Tess of the D’Urbervilles by Thomas Hardy

notes and significant passages chapters 49

Tess’ argument:

  1. “I am the same women, Angel, as you fell in love with; yes, the very same! —not the one you disliked but never saw. What was the past to me as soon as I met you? It was a dead thing altogether. I became another woman, filled full of new life from you” (Dover, 271). [chapter 48]
  1. “’It is in your own mind what you are angry at, Angel; it is not in me’” (Dover, 186). [chapter 35]

Why is Angel Clare so seemingly heartless or callous?
Why is he unable to accept Tessfully as his wife?

  1. “’My position—is this,’ he said abruptly. ‘I though—any man would have thought—that by giving up all ambition to win a wife with social standing, with fortune, with knowledge of the world, I should secure rustic innocence as surely as I should secure pink cheeks; but—However, I am no man to reproach you, and I will not’” (Dover, 191). [chapter 36]
  1. “[Tess’ sobs] would almost have won round any man but Angel Clare. Within the remote depths of his constitution, so gentle and affectionate as he was in general, there lay hidden a hard logical deposit, like a vein of metal in a soft loam, which turned the edge of everything that attempted to traverse it. It had blocked his acceptance of the Church; it blocked his acceptance of Tess. Moreover, his affection itself was less fire than radiance, and, with regard to the other sex, when he ceased to believe he ceased to follow: contrasting in this with many impressionable natures, who remain sensuously infatuated with what they intellectually despise” (Dover, 193). [chapter 36]

Hardy doesn’t believe that the reader should forgive Angel Clare….

  1. “This night the woman of his belittling deprecations was thinking how great and good her husband was. But over them both there hung a deeper shade than the shade which Angel Clare perceived, namely, the shade of his own limitations. With all his attempted independence of judgment this advanced and well meaning young man, a sample product of the last five–and–twenty years, was yet the slave to custom and conventionality when surprised back into his early teachings. No prophet had told him, and he was not prophet enough to tell himself, that essentially this young wife of his was as deserving of the praise of King Lemuel as any other woman endowed with the same dislike of evil, her moral value having to be reckoned not by achievement but by tendency. Moreover, the figure near at hand suffers on such occasions, because it shows up its sorriness without shade; while vague figures afar off are honoured, in that their distance makes artistic virtues of their stains.

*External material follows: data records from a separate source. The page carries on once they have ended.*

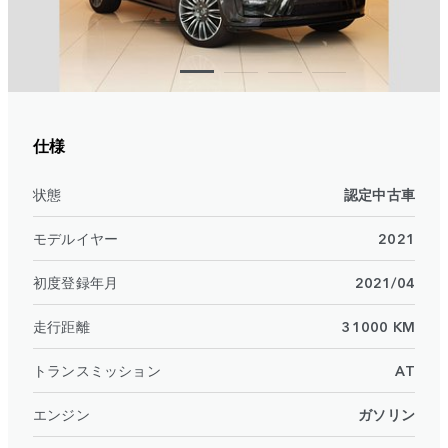
仕様
状態
認定中古車
モデルイヤー
2021
初度登録年月
2021/04
走行距離
31000 KM
トランスミッション
AT
エンジン
ガソリン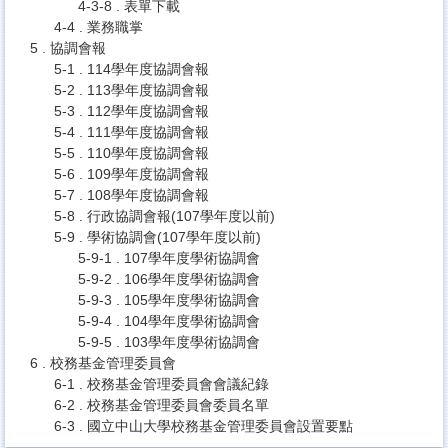
4-3-8 . 表單下載
4-4 . 業務職掌
5 . 協調會報
5-1 . 114學年度協調會報
5-2 . 113學年度協調會報
5-3 . 112學年度協調會報
5-4 . 111學年度協調會報
5-5 . 110學年度協調會報
5-6 . 109學年度協調會報
5-7 . 108學年度協調會報
5-8 . 行政協調會報(107學年度以前)
5-9 . 學術協調會(107學年度以前)
5-9-1 . 107學年度學術協調會
5-9-2 . 106學年度學術協調會
5-9-3 . 105學年度學術協調會
5-9-4 . 104學年度學術協調會
5-9-5 . 103學年度學術協調會
6 . 校務基金管理委員會
6-1 . 校務基金管理委員會會議紀錄
6-2 . 校務基金管理委員會委員名單
6-3 . 國立中山大學校務基金管理委員會設置要點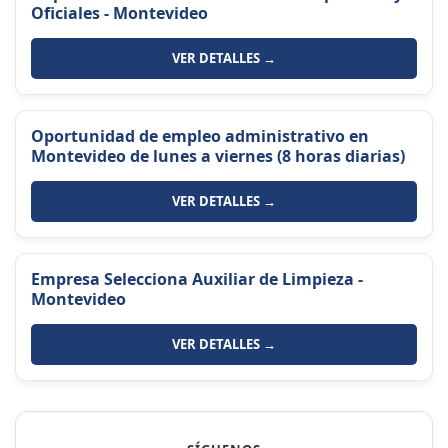
Oficiales - Montevideo
VER DETALLES →
Oportunidad de empleo administrativo en
Montevideo de lunes a viernes (8 horas diarias)
VER DETALLES →
Empresa Selecciona Auxiliar de Limpieza -
Montevideo
VER DETALLES →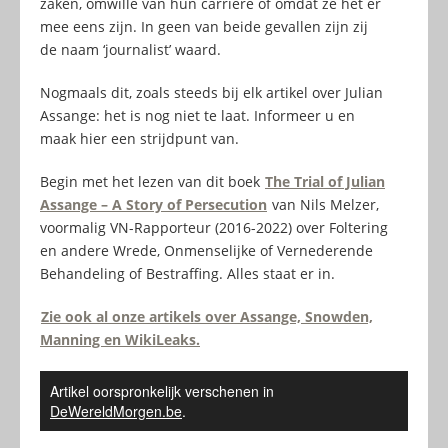
zaken, omwille van hun carrière of omdat ze het er
mee eens zijn. In geen van beide gevallen zijn zij
de naam ‘journalist’ waard.
Nogmaals dit, zoals steeds bij elk artikel over Julian
Assange: het is nog niet te laat. Informeer u en
maak hier een strijdpunt van.
Begin met het lezen van dit boek
The Trial of Julian
Assange – A Story of Persecution
van Nils Melzer,
voormalig VN-Rapporteur (2016-2022) over Foltering
en andere Wrede, Onmenselijke of Vernederende
Behandeling of Bestraffing. Alles staat er in.
Zie ook al onze artikels over Assange, Snowden,
Manning en WikiLeaks.
Artikel oorspronkelijk verschenen in
DeWereldMorgen.be
.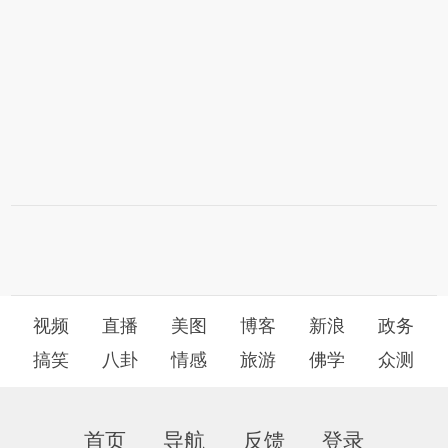
视频
直播
美图
博客
新浪
政务
搞笑
八卦
情感
旅游
佛学
众测
首页
导航
反馈
登录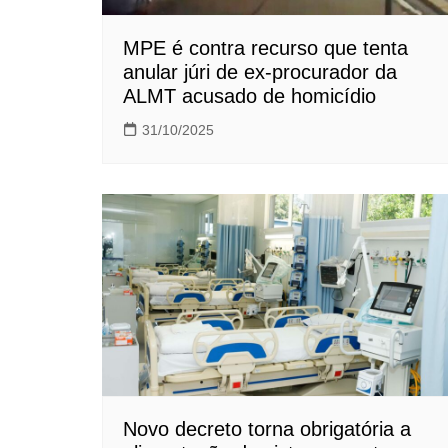
MPE é contra recurso que tenta
anular júri de ex-procurador da
ALMT acusado de homicídio
31/10/2025
Novo decreto torna obrigatória a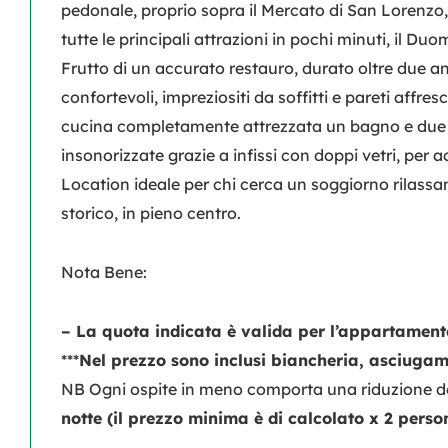
pedonale, proprio sopra il Mercato di San Lorenzo,
tutte le principali attrazioni in pochi minuti, il Du
Frutto di un accurato restauro, durato oltre due a
confortevoli, impreziositi da soffitti e pareti affres
cucina completamente attrezzata un bagno e due 
insonorizzate grazie a infissi con doppi vetri, per a
Location ideale per chi cerca un soggiorno rilassa
storico, in pieno centro.
Nota Bene:
– La quota indicata è valida per l’appartamen
***
Nel prezzo sono inclusi biancheria, asciugama
NB Ogni ospite in meno comporta una riduzione de
notte (il prezzo minima è di calcolato x 2 perso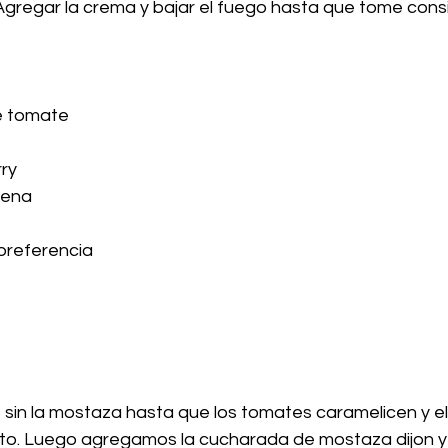
Agregar la crema y bajar el fuego hasta que tome consi
e tomate
ry
rena
 preferencia
 sin la mostaza hasta que los tomates caramelicen y el 
to. Luego agregamos la cucharada de mostaza dijon 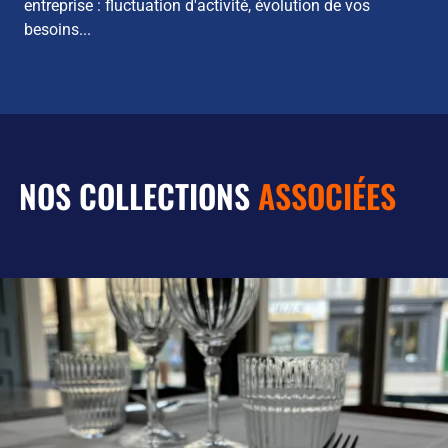
entreprise : fluctuation d'activité, évolution de vos
besoins...
NOS COLLECTIONS
ASSOCIÉES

In considering what Tess was not, he overlooked what she was, and forgot that the defective can be more than the entire” (signet 267/dover 213).

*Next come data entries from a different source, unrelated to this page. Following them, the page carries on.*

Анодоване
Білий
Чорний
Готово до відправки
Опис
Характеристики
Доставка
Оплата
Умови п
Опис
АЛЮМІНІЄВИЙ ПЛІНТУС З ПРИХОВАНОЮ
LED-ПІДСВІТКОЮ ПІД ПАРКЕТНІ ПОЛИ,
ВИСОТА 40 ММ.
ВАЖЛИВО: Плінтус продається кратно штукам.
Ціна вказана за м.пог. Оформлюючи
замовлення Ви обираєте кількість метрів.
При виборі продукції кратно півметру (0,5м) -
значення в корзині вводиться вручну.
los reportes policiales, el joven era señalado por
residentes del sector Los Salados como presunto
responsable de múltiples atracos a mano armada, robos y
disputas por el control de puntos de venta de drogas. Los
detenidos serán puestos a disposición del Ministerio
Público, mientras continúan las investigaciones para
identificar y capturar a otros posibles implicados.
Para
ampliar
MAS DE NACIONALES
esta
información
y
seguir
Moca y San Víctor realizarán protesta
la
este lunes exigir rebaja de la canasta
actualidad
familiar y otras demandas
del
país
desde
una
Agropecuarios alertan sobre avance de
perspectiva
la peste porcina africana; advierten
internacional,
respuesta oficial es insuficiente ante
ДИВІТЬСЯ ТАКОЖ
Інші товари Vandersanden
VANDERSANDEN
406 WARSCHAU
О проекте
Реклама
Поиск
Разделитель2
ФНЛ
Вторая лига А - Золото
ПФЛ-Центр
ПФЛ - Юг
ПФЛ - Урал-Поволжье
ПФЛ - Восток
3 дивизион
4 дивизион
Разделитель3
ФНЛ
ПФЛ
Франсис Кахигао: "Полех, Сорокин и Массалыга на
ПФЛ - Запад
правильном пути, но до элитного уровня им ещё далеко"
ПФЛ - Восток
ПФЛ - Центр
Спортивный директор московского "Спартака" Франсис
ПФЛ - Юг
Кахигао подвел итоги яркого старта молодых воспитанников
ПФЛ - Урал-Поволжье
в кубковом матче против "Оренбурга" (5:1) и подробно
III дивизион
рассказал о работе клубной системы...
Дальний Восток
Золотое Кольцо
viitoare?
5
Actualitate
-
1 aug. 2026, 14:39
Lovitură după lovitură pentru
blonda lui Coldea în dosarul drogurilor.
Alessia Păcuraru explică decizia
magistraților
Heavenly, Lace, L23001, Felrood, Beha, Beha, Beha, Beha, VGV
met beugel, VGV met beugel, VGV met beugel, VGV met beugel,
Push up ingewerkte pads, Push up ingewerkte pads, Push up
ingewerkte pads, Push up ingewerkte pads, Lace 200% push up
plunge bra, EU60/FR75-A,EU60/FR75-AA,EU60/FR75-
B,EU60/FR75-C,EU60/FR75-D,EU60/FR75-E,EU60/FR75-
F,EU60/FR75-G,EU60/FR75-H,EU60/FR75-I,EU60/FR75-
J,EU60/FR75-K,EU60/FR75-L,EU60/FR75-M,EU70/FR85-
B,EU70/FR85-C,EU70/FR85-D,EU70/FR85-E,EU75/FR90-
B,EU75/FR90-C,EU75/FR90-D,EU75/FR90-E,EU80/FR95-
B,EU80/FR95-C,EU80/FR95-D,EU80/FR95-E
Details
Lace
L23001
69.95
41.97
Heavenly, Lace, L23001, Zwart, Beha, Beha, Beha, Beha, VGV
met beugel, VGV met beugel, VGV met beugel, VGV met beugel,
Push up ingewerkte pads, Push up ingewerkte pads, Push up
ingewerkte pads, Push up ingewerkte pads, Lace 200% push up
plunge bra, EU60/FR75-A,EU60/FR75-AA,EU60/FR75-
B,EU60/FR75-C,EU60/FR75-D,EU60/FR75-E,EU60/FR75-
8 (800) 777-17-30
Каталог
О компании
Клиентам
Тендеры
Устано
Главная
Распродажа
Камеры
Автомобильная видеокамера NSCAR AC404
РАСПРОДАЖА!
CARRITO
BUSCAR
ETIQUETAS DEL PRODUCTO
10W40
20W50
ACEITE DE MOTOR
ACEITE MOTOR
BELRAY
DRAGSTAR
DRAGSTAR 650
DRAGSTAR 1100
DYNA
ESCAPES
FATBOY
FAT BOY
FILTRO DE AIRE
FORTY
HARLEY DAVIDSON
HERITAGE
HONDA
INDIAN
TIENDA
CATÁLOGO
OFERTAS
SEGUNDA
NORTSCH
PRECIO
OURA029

Angel Clare thinks some deep thoughts in Brazil.

  1. “During this time of absence he had mentally aged a dozen years. What arrested him now as of value in life was less its beauty than its pathos. Having long discredited the old systems of mysticism, he now began to discredit the old appraisements of morality. He thought they wanted readjusting. Who was the moral man? Still more pertinently, who was the moral woman? The beauty or ugliness of a character lay not only in its achievements, but in its aims and impulses; its true history lay, not among things done, but among things willed.
    How, then, about Tess?
    Viewing her in these lights, a regret for his hasty judgment began to oppress him. Did he reject her eternally, or did he not? He could no longer say that he would always reject her, and not to say that was in spirit to accept her now” (dover, 274).

Trapped.

  1. “Tess was reflecting on the position of the household, in which she perceived her own evil influence. Had she not come home her mother and the children might probably have been allowed to stay on as weekly tenants. But she had been observed almost immediately on her return by some people of scrupulous character and great influence: they had seen her idling in the churchyard, restoring as well as she could with a little trowel a baby's obliterated grave. By this means they had found that she was living here again; her mother was scolded for ‘harbouring’ her; sharp retorts had ensued from Joan, who had independently offered to leave at once; she had been taken at her word; and here was the result” (dover, 285).
  1. “’Now why not come to my garden-house at Trantridge? There are hardly any poultry now, since my mother's death; but there's the house, as you know it, and the garden. It can be whitewashed in a day, and your mother can live there quite comfortably; and I will put the children to a good school. Really I ought to do something for you!’” (dover, 286).
  1. “Tess gazed desperately at the pile of furniture. The cold sunlight of this spring evening peered invidiously upon the crocks and kettles, upon the bunches of dried herbs shivering in the breeze, upon the brass handles of the dresser, upon the wicker-cradle they had all been rocked in, and upon the well-rubbed clock-case, all of which gave out the reproachful gleam of indoor articles abandoned to the vicissitudes of a roofless exposure for which they were never made” (dover, 292).
  1. “When he was gone, she bent down upon the entrance to the vaults and said, ‘Why am I on the wrong side of this door?’” (dover, 294).